▸ **PROVIDED RECORDS**
* Start *

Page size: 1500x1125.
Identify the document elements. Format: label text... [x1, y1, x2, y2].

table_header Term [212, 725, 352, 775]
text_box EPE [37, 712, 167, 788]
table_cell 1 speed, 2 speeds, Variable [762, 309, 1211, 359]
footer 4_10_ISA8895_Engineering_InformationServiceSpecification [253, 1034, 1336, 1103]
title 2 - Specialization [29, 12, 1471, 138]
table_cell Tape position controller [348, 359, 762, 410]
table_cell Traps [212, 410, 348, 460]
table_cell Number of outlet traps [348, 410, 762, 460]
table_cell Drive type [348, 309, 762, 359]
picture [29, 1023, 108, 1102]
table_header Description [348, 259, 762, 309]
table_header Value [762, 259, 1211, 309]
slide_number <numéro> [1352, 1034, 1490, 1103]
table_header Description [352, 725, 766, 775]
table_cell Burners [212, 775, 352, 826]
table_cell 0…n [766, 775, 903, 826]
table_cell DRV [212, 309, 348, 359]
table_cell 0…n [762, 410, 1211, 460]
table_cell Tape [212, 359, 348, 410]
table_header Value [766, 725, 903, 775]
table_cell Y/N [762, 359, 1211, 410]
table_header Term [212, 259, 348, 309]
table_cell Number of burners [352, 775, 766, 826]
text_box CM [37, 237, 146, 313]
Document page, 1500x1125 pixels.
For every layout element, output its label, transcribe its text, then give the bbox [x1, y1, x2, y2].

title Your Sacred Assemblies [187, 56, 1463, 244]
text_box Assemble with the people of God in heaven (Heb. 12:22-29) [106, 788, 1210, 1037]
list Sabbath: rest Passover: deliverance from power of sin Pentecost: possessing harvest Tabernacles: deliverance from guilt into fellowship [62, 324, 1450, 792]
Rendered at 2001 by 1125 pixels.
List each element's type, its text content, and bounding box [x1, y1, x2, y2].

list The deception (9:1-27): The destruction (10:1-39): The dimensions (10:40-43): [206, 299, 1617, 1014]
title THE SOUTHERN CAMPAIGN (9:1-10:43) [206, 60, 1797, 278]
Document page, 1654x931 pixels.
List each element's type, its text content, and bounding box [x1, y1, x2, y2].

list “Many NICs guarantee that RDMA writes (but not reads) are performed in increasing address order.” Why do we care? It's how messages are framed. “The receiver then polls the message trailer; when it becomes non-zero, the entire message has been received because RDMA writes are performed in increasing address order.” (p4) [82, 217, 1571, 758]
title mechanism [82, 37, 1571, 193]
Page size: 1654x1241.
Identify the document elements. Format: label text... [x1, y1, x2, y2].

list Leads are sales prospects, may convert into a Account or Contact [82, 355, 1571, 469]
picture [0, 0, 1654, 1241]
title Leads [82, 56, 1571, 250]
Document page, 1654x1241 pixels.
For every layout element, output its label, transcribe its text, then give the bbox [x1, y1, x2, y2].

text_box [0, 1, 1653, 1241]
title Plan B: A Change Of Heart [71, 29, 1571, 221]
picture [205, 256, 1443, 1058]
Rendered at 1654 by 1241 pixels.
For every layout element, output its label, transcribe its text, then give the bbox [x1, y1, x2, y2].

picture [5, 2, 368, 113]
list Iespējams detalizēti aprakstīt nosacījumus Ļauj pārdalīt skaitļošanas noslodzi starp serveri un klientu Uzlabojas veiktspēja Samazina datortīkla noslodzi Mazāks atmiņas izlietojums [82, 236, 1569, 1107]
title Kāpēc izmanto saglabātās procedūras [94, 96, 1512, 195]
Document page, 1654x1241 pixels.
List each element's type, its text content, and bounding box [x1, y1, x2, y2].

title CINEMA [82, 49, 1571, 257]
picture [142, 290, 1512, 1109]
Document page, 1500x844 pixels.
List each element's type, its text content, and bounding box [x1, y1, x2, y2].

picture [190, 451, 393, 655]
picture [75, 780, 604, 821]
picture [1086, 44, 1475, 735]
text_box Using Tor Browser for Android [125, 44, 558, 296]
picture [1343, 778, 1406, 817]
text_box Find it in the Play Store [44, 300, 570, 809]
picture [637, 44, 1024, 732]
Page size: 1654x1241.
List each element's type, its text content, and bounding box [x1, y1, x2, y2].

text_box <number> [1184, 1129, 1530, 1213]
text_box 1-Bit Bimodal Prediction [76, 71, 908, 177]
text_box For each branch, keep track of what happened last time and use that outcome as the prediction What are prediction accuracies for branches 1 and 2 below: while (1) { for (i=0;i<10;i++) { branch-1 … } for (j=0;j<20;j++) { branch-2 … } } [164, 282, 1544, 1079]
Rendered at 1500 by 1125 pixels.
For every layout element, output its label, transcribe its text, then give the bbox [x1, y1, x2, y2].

* End *

Write out all of the records above again, replacing "bounding box" with "bounding rectangle" and keeping everything else the same.

Page size: 1500x1125.
Identify the document elements. Format: label text... [x1, y1, x2, y2].

table_header Term [212, 725, 352, 775]
text_box EPE [37, 712, 167, 788]
table_cell 1 speed, 2 speeds, Variable [762, 309, 1211, 359]
footer 4_10_ISA8895_Engineering_InformationServiceSpecification [253, 1034, 1336, 1103]
title 2 - Specialization [29, 12, 1471, 138]
table_cell Tape position controller [348, 359, 762, 410]
table_cell Traps [212, 410, 348, 460]
table_cell Number of outlet traps [348, 410, 762, 460]
table_cell Drive type [348, 309, 762, 359]
picture [29, 1023, 108, 1102]
table_header Description [348, 259, 762, 309]
table_header Value [762, 259, 1211, 309]
slide_number <numéro> [1352, 1034, 1490, 1103]
table_header Description [352, 725, 766, 775]
table_cell Burners [212, 775, 352, 826]
table_cell 0…n [766, 775, 903, 826]
table_cell DRV [212, 309, 348, 359]
table_cell 0…n [762, 410, 1211, 460]
table_cell Tape [212, 359, 348, 410]
table_header Value [766, 725, 903, 775]
table_cell Y/N [762, 359, 1211, 410]
table_header Term [212, 259, 348, 309]
table_cell Number of burners [352, 775, 766, 826]
text_box CM [37, 237, 146, 313]
Document page, 1500x1125 pixels.
For every layout element, output its label, transcribe its text, then give the bbox [x1, y1, x2, y2].

title Your Sacred Assemblies [187, 56, 1463, 244]
text_box Assemble with the people of God in heaven (Heb. 12:22-29) [106, 788, 1210, 1037]
list Sabbath: rest Passover: deliverance from power of sin Pentecost: possessing harvest Tabernacles: deliverance from guilt into fellowship [62, 324, 1450, 792]
Rendered at 2001 by 1125 pixels.
List each element's type, its text content, and bounding rectangle [x1, y1, x2, y2].

list The deception (9:1-27): The destruction (10:1-39): The dimensions (10:40-43): [206, 299, 1617, 1014]
title THE SOUTHERN CAMPAIGN (9:1-10:43) [206, 60, 1797, 278]
Document page, 1654x931 pixels.
List each element's type, its text content, and bounding rectangle [x1, y1, x2, y2].

list “Many NICs guarantee that RDMA writes (but not reads) are performed in increasing address order.” Why do we care? It's how messages are framed. “The receiver then polls the message trailer; when it becomes non-zero, the entire message has been received because RDMA writes are performed in increasing address order.” (p4) [82, 217, 1571, 758]
title mechanism [82, 37, 1571, 193]
Page size: 1654x1241.
Identify the document elements. Format: label text... [x1, y1, x2, y2].

list Leads are sales prospects, may convert into a Account or Contact [82, 355, 1571, 469]
picture [0, 0, 1654, 1241]
title Leads [82, 56, 1571, 250]
Document page, 1654x1241 pixels.
For every layout element, output its label, transcribe its text, then give the bbox [x1, y1, x2, y2].

text_box [0, 1, 1653, 1241]
title Plan B: A Change Of Heart [71, 29, 1571, 221]
picture [205, 256, 1443, 1058]
Rendered at 1654 by 1241 pixels.
For every layout element, output its label, transcribe its text, then give the bbox [x1, y1, x2, y2].

picture [5, 2, 368, 113]
list Iespējams detalizēti aprakstīt nosacījumus Ļauj pārdalīt skaitļošanas noslodzi starp serveri un klientu Uzlabojas veiktspēja Samazina datortīkla noslodzi Mazāks atmiņas izlietojums [82, 236, 1569, 1107]
title Kāpēc izmanto saglabātās procedūras [94, 96, 1512, 195]
Document page, 1654x1241 pixels.
List each element's type, its text content, and bounding rectangle [x1, y1, x2, y2].

title CINEMA [82, 49, 1571, 257]
picture [142, 290, 1512, 1109]
Document page, 1500x844 pixels.
List each element's type, its text content, and bounding rectangle [x1, y1, x2, y2].

picture [190, 451, 393, 655]
picture [75, 780, 604, 821]
picture [1086, 44, 1475, 735]
text_box Using Tor Browser for Android [125, 44, 558, 296]
picture [1343, 778, 1406, 817]
text_box Find it in the Play Store [44, 300, 570, 809]
picture [637, 44, 1024, 732]
Page size: 1654x1241.
List each element's type, its text content, and bounding rectangle [x1, y1, x2, y2].

text_box <number> [1184, 1129, 1530, 1213]
text_box 1-Bit Bimodal Prediction [76, 71, 908, 177]
text_box For each branch, keep track of what happened last time and use that outcome as the prediction What are prediction accuracies for branches 1 and 2 below: while (1) { for (i=0;i<10;i++) { branch-1 … } for (j=0;j<20;j++) { branch-2 … } } [164, 282, 1544, 1079]
Rendered at 1500 by 1125 pixels.
For every layout element, output its label, transcribe its text, then give the bbox [x1, y1, x2, y2].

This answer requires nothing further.